::: Provided data :::

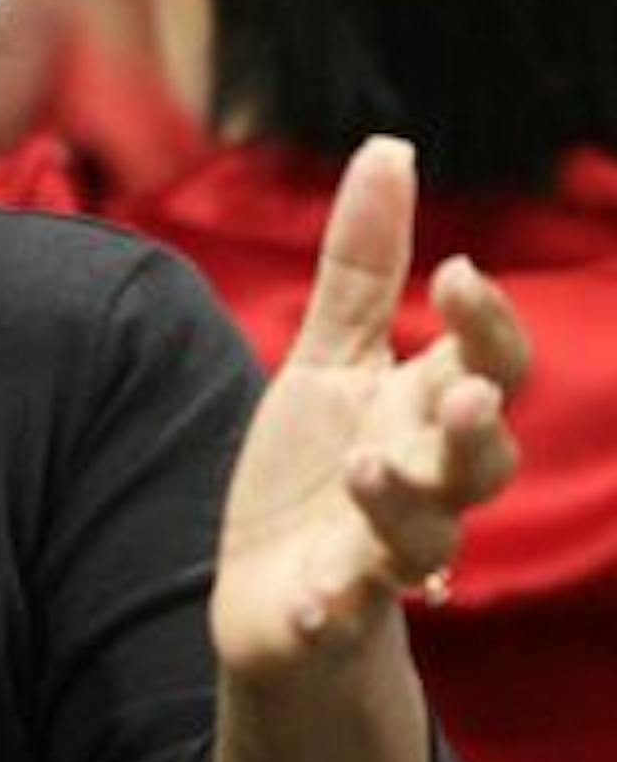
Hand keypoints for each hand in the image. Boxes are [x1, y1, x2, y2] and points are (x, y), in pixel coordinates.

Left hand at [209, 135, 526, 680]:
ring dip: (399, 507)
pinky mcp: (330, 611)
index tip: (462, 272)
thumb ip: (363, 265)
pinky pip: (342, 615)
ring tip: (364, 469)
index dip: (488, 326)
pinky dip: (329, 609)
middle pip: (481, 460)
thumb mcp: (329, 356)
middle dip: (475, 429)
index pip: (489, 367)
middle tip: (461, 394)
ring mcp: (381, 555)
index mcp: (422, 414)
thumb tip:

:::

- [Exercise instructions]: Copy exactly the line that contains "Left hand at" and every line after it through the end of the entries, with nothing added.

- [Solution]:
Left hand at [209, 135, 526, 680]:
ring dip: (399, 507)
pinky mcp: (330, 611)
index tip: (462, 272)
thumb ip: (363, 265)
pinky pip: (342, 615)
ring tip: (364, 469)
index dip: (488, 326)
pinky dip: (329, 609)
middle pip: (481, 460)
thumb mcp: (329, 356)
middle dip: (475, 429)
index pip: (489, 367)
middle tip: (461, 394)
ring mcp: (381, 555)
index mcp: (422, 414)
thumb tip:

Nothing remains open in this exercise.